**** Input ****

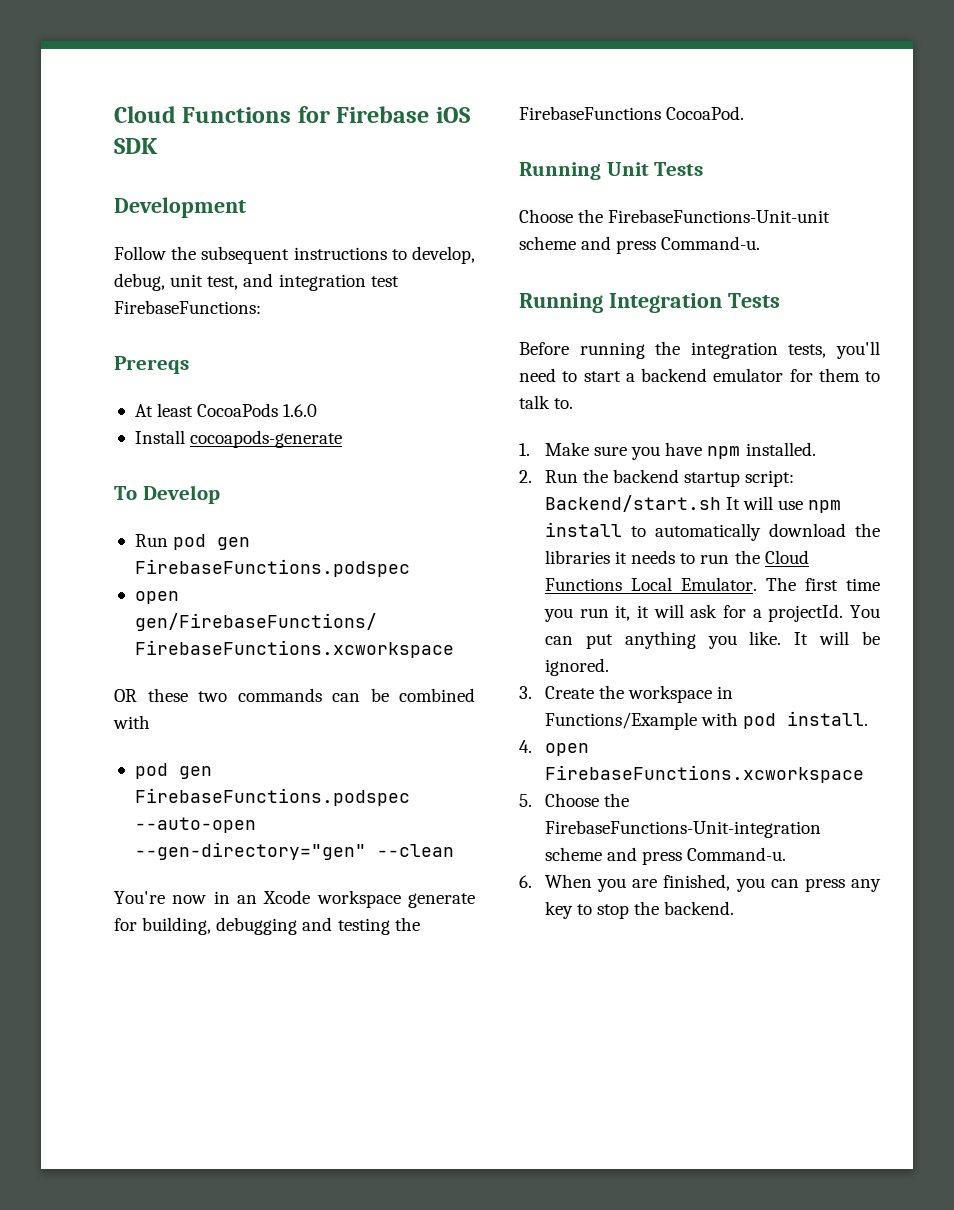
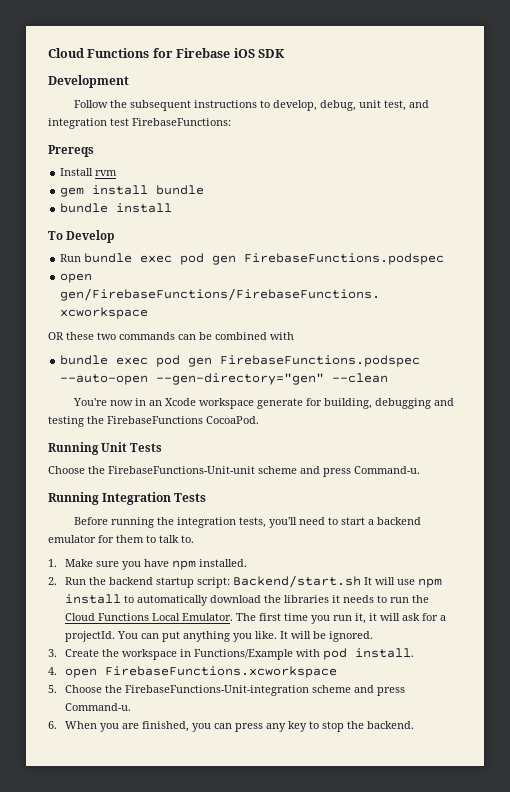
[134,403,318,417] [134,430,343,448] At least CocoaPods 1.6.0 // Install cocoapods-generate -> [60,168,118,176] [60,185,205,197] [60,203,173,213] Install rvm // gem install bundle // bundle install
(168, 540) none -> [84,253,173,263] bundle exec
(150, 722) none -> [60,355,149,365] bundle exec

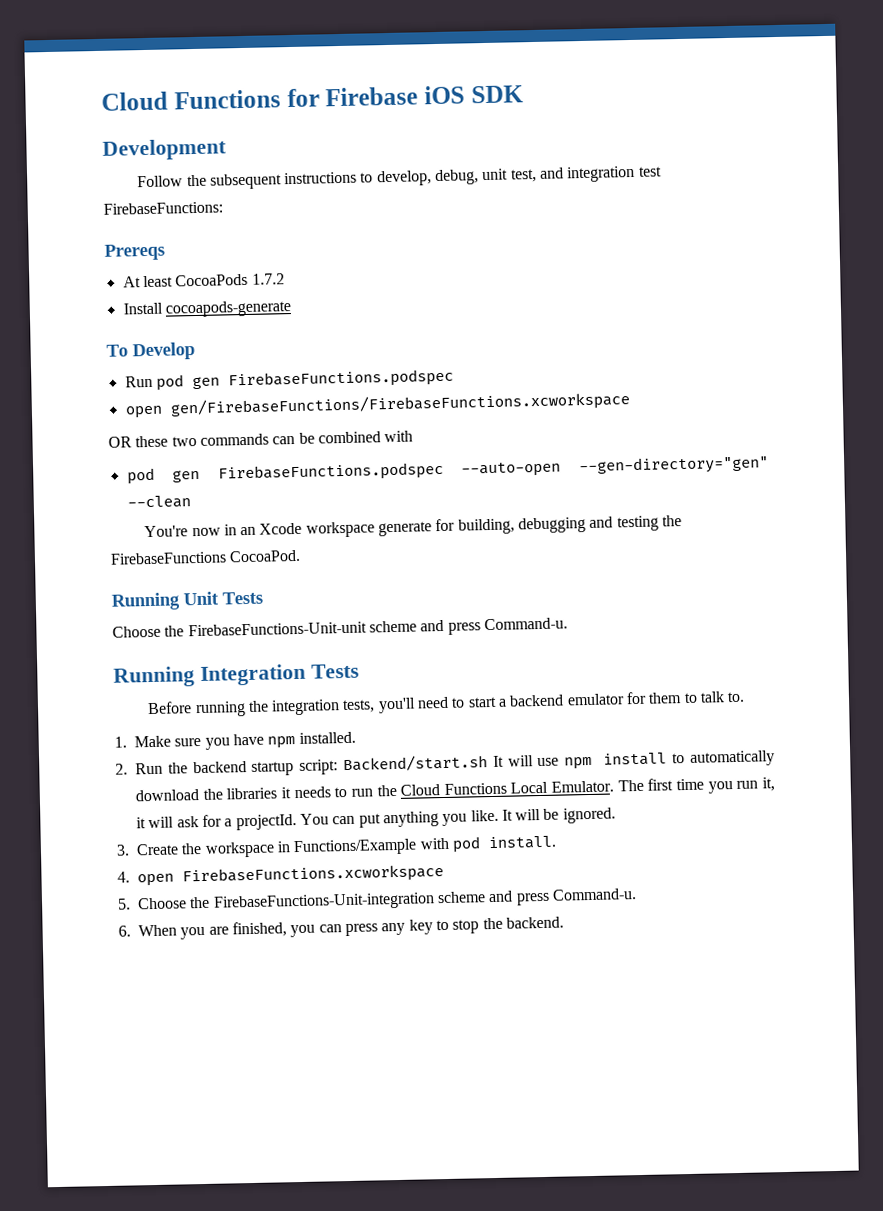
[60,168,118,176] [60,185,205,197] [60,203,173,213] Install rvm // gem install bundle // bundle install -> [122,273,285,288] [122,300,291,318] At least CocoaPods 1.7.2 // Install cocoapods-generate
[84,253,173,263] bundle exec -> (153, 381) none
[60,355,149,365] bundle exec -> (414, 436) none

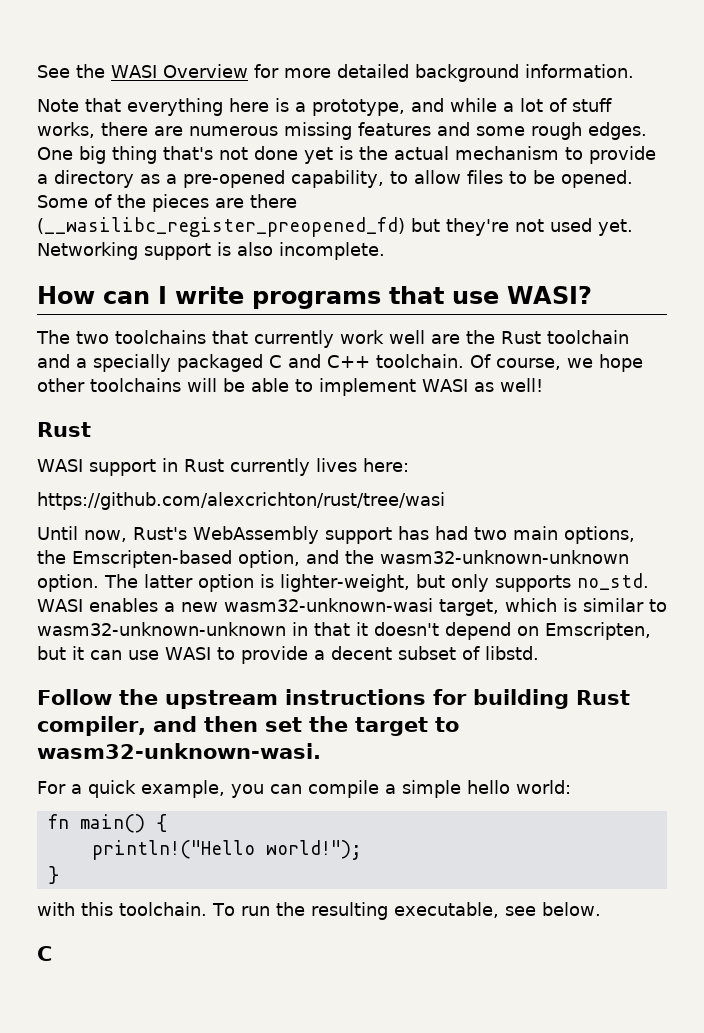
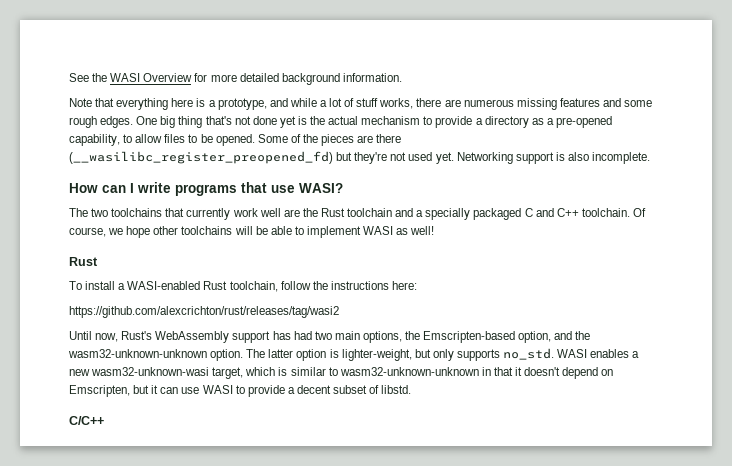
[37,458,357,476] WASI support in Rust currently lives -> [69,281,389,292] To install a WASI-enabled Rust toolchain, follow the instructions
[37,492,445,510] https://github.com/alexcrichton/rust/tree/wasi -> [69,306,339,318] https://github.com/alexcrichton/rust/releases/tag/wasi2
[37,689,630,709] [37,716,459,736] [37,743,321,759] [37,780,571,798] [47,814,167,833] [91,840,362,860] [47,866,59,884] [37,902,601,920] [37,946,52,961] Follow the upstream instructions for building Rust compiler, and then set the target to wasm32-unknown-wasi. // For a quick example, you can compile a simple hello world: // fn main() { // println!("Hello world!"); // } // with this toolchain. To run the resulting executable, see below. // C -> [69,416,104,425] C/C++

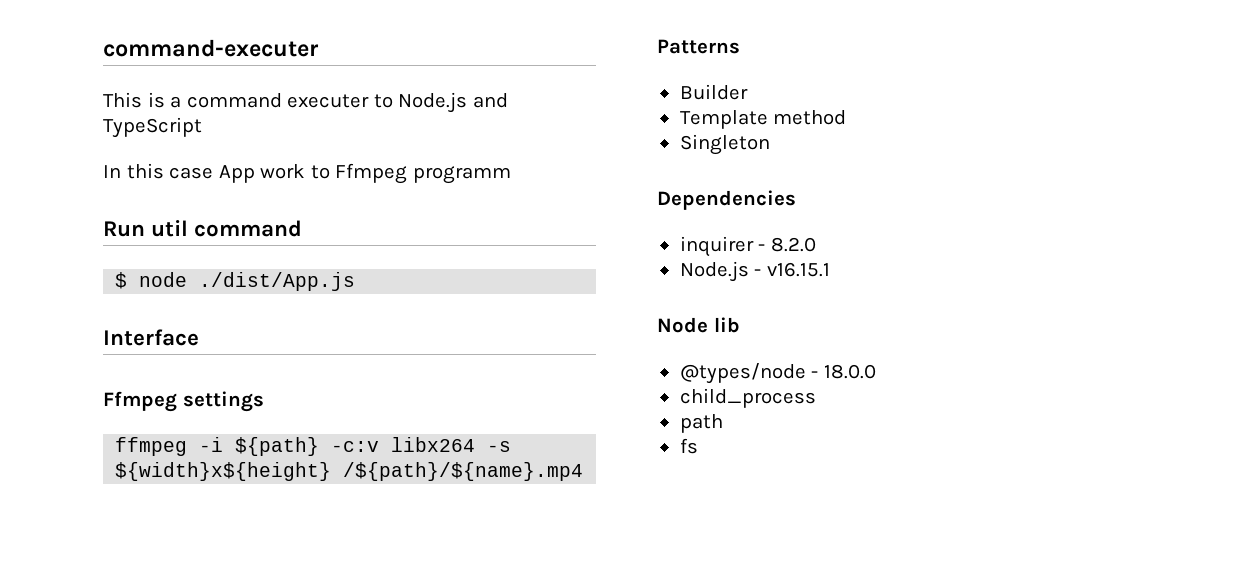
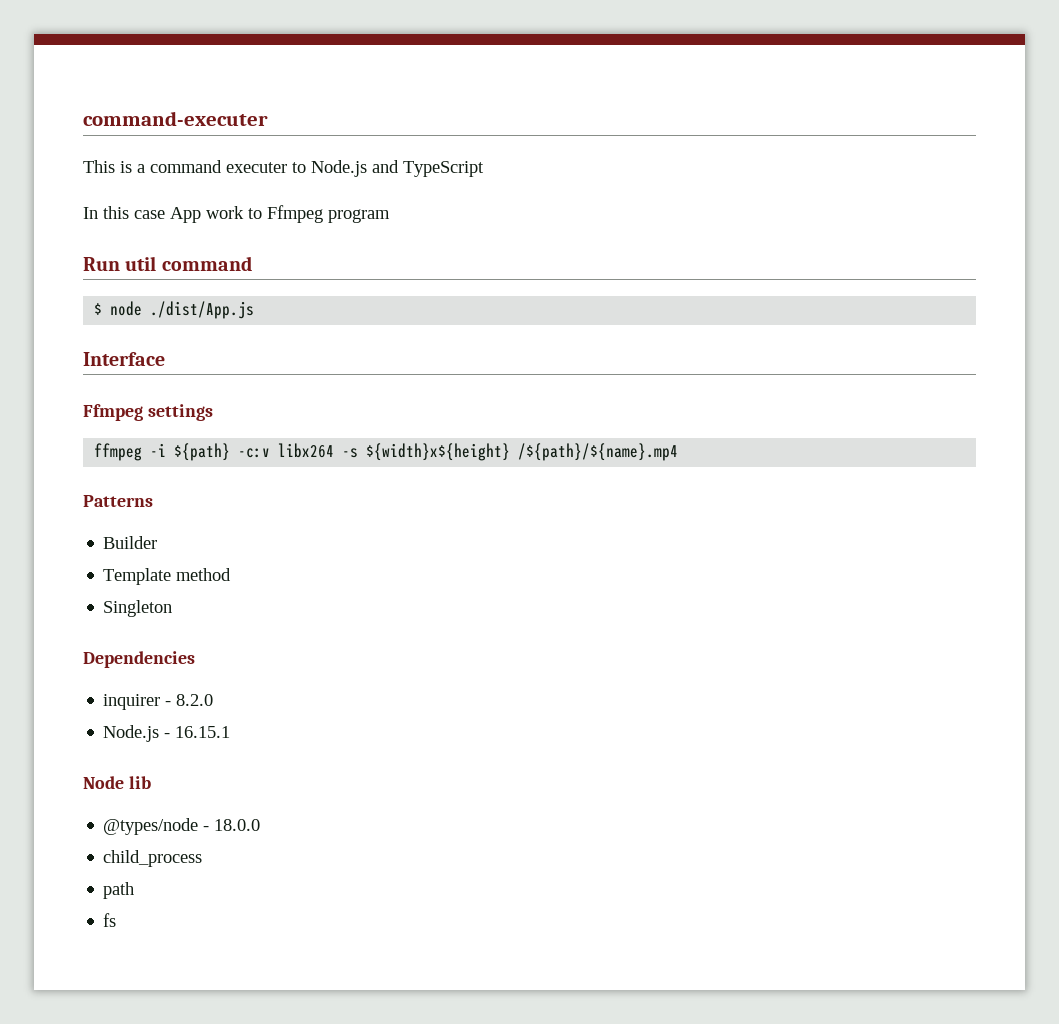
[412,166,511,184] programm -> [328,209,390,223] program
[766,262,830,277] v16.15.1 -> [175,726,231,738] 16.15.1

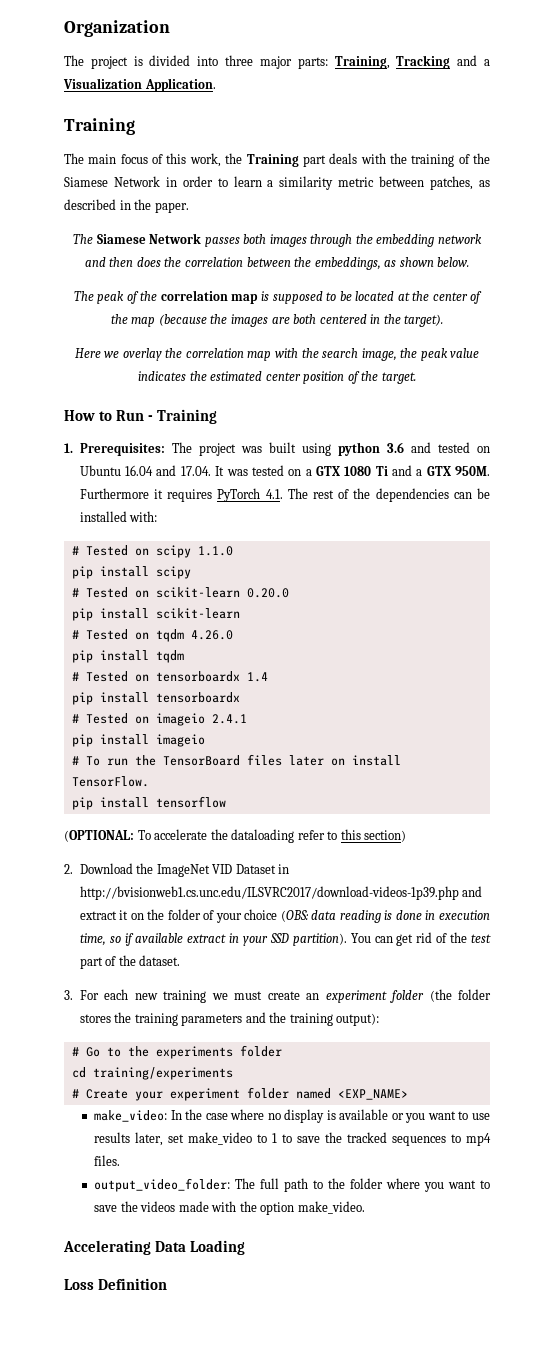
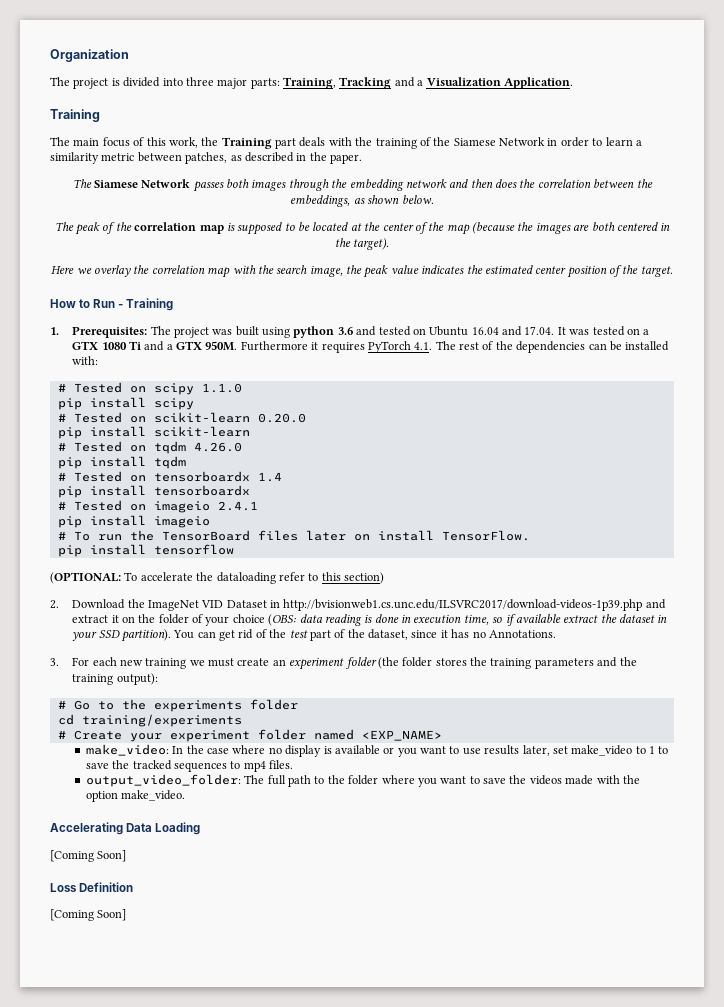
(227, 938) none -> [600,614,656,623] the dataset
[139,955,181,966] dataset. -> [368,629,556,640] dataset, since it has no Annotations.
(246, 1247) none -> [50,850,127,862] // [Coming Soon]
(168, 1284) none -> [50,909,127,921] // [Coming Soon]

****

_Your assignment_
From the line with "[37,689,630,709] [37,716,459,736] [37,743,321,759]" through the final line of the records above, return each line exactly and nothing else. Pictures are to be skipped.

_Answer for this exercise_
[37,689,630,709] [37,716,459,736] [37,743,321,759] [37,780,571,798] [47,814,167,833] [91,840,362,860] [47,866,59,884] [37,902,601,920] [37,946,52,961] Follow the upstream instructions for building Rust compiler, and then set the target to wasm32-unknown-wasi. // For a quick example, you can compile a simple hello world: // fn main() { // println!("Hello world!"); // } // with this toolchain. To run the resulting executable, see below. // C -> [69,416,104,425] C/C++

[412,166,511,184] programm -> [328,209,390,223] program
[766,262,830,277] v16.15.1 -> [175,726,231,738] 16.15.1

(227, 938) none -> [600,614,656,623] the dataset
[139,955,181,966] dataset. -> [368,629,556,640] dataset, since it has no Annotations.
(246, 1247) none -> [50,850,127,862] // [Coming Soon]
(168, 1284) none -> [50,909,127,921] // [Coming Soon]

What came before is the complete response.